(Stored data entries)

★ ★ ★ ★

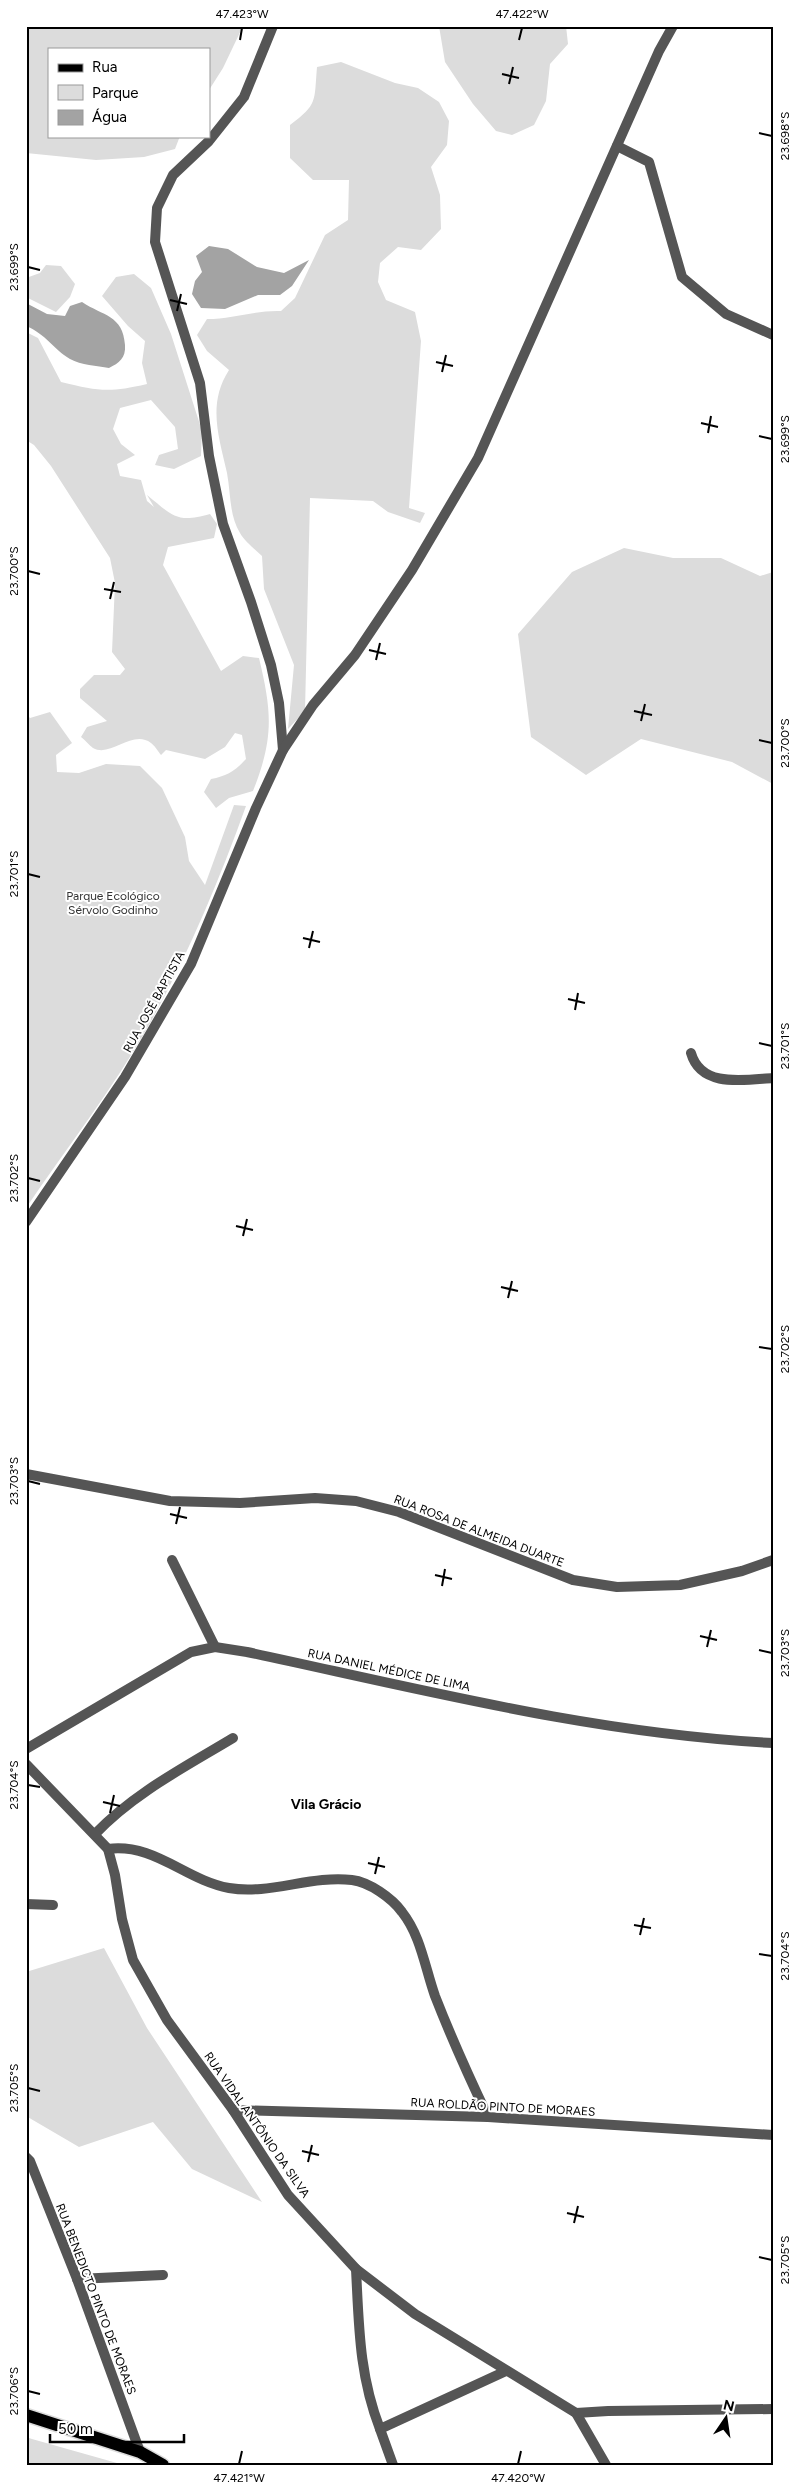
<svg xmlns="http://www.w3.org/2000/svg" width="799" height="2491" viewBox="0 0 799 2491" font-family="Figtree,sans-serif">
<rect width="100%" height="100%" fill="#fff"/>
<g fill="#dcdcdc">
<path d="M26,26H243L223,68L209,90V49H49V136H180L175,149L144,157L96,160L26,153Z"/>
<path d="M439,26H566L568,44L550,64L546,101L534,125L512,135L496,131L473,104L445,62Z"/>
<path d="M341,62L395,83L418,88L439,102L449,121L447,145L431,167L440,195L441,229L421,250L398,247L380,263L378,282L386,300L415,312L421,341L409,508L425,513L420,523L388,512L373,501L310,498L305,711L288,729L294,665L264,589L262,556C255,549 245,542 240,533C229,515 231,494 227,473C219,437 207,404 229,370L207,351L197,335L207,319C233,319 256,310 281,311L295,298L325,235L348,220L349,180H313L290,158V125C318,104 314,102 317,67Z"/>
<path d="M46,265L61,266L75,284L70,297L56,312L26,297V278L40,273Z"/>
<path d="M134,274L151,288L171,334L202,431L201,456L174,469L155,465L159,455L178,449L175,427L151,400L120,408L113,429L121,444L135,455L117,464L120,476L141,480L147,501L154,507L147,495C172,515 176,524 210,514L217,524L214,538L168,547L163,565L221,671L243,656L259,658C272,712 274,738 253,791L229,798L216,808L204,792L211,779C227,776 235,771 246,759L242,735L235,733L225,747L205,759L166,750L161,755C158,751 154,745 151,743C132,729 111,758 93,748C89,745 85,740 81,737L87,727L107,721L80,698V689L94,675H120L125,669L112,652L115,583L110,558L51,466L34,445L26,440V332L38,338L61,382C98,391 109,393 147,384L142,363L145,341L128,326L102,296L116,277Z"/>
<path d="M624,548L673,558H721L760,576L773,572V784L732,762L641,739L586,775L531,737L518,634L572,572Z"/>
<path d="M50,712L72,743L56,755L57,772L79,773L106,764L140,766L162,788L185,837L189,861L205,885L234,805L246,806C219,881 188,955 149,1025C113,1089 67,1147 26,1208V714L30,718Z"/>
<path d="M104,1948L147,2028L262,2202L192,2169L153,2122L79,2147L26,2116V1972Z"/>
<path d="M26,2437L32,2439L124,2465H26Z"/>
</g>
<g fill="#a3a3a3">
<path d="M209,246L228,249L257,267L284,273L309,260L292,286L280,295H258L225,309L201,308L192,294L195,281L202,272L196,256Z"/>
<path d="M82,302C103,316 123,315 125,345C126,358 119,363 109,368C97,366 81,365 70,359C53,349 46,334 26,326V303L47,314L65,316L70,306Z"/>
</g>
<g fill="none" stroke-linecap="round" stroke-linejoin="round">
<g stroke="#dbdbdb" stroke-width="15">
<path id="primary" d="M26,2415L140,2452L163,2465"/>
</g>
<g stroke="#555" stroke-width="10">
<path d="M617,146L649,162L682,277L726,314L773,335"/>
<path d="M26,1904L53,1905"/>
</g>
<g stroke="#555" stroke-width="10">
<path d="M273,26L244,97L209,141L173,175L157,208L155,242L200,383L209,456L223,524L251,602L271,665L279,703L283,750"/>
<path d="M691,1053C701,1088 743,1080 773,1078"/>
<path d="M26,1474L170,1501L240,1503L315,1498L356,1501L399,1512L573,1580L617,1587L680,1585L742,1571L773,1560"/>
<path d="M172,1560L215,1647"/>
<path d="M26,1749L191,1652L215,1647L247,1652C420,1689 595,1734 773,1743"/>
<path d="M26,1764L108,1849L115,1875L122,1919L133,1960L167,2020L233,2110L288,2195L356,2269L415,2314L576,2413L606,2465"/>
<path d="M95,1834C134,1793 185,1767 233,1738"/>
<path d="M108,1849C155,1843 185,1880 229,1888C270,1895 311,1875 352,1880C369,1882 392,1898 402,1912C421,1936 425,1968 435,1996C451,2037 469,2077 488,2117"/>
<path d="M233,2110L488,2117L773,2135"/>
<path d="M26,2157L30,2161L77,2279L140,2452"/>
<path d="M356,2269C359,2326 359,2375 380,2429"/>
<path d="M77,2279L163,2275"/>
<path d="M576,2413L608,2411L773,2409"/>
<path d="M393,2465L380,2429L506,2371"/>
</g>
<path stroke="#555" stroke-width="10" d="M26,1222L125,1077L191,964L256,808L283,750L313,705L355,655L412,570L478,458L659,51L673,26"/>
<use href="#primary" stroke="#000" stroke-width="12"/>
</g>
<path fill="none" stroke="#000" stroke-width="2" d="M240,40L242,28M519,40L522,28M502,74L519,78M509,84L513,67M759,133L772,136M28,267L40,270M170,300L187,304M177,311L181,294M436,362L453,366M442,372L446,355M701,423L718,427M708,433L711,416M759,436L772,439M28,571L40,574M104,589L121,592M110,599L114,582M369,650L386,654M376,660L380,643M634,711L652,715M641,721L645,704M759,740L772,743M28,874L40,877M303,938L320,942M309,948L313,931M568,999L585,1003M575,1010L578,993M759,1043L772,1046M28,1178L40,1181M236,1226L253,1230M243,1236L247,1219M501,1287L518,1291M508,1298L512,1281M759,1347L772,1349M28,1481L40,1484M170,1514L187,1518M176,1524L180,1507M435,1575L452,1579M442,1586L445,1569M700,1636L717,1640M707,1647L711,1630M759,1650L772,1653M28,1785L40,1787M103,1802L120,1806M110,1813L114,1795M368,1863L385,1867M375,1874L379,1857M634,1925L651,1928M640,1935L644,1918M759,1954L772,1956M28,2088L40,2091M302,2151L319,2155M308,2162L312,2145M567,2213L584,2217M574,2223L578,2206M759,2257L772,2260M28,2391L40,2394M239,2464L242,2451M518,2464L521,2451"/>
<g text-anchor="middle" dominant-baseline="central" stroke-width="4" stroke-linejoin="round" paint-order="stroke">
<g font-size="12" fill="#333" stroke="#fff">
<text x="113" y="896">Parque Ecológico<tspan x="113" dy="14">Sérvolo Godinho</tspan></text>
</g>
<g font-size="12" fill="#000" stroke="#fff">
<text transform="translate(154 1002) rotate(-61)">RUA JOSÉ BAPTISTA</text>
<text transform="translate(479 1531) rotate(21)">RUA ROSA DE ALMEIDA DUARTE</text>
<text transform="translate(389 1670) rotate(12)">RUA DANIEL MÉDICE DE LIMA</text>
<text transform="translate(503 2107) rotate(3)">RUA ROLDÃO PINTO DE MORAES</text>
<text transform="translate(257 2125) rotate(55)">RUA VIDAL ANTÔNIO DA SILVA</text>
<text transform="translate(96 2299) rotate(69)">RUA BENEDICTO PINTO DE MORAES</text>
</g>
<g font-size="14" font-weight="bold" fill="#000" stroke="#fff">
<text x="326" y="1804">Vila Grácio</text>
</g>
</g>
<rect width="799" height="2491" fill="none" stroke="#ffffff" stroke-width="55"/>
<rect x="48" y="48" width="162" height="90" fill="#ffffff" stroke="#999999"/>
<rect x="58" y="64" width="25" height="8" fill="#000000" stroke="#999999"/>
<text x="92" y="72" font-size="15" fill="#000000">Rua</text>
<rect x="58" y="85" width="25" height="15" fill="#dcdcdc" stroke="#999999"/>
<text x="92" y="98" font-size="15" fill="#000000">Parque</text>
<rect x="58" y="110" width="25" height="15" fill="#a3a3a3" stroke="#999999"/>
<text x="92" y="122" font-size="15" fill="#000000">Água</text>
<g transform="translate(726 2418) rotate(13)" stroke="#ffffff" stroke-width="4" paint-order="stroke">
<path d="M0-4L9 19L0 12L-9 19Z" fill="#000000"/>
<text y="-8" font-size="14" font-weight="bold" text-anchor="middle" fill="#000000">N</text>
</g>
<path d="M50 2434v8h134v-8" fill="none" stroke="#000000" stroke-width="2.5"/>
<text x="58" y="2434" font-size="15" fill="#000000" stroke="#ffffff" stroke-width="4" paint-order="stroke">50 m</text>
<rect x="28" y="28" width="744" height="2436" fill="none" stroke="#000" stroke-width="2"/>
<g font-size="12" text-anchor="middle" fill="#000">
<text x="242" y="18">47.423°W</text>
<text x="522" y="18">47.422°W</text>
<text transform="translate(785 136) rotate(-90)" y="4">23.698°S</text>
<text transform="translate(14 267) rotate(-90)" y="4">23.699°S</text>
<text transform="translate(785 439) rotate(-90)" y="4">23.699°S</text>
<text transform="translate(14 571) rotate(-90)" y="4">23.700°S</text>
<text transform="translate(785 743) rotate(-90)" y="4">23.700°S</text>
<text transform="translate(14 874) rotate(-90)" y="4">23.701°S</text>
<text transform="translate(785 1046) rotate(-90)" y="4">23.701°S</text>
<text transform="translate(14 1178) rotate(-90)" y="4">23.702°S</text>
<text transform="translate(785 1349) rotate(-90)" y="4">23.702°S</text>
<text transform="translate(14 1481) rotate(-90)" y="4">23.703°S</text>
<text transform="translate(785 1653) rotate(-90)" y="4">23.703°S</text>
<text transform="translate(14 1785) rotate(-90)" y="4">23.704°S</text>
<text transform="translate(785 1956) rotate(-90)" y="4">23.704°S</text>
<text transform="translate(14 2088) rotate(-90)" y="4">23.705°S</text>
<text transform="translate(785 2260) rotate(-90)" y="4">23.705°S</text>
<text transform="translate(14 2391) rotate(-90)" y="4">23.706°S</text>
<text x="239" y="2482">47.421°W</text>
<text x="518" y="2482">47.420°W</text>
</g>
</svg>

★ ★ ★ ★

▸ Problem
Could you work out how many lines above contain the string "round"? Answer with the number only.

▸ Task output
2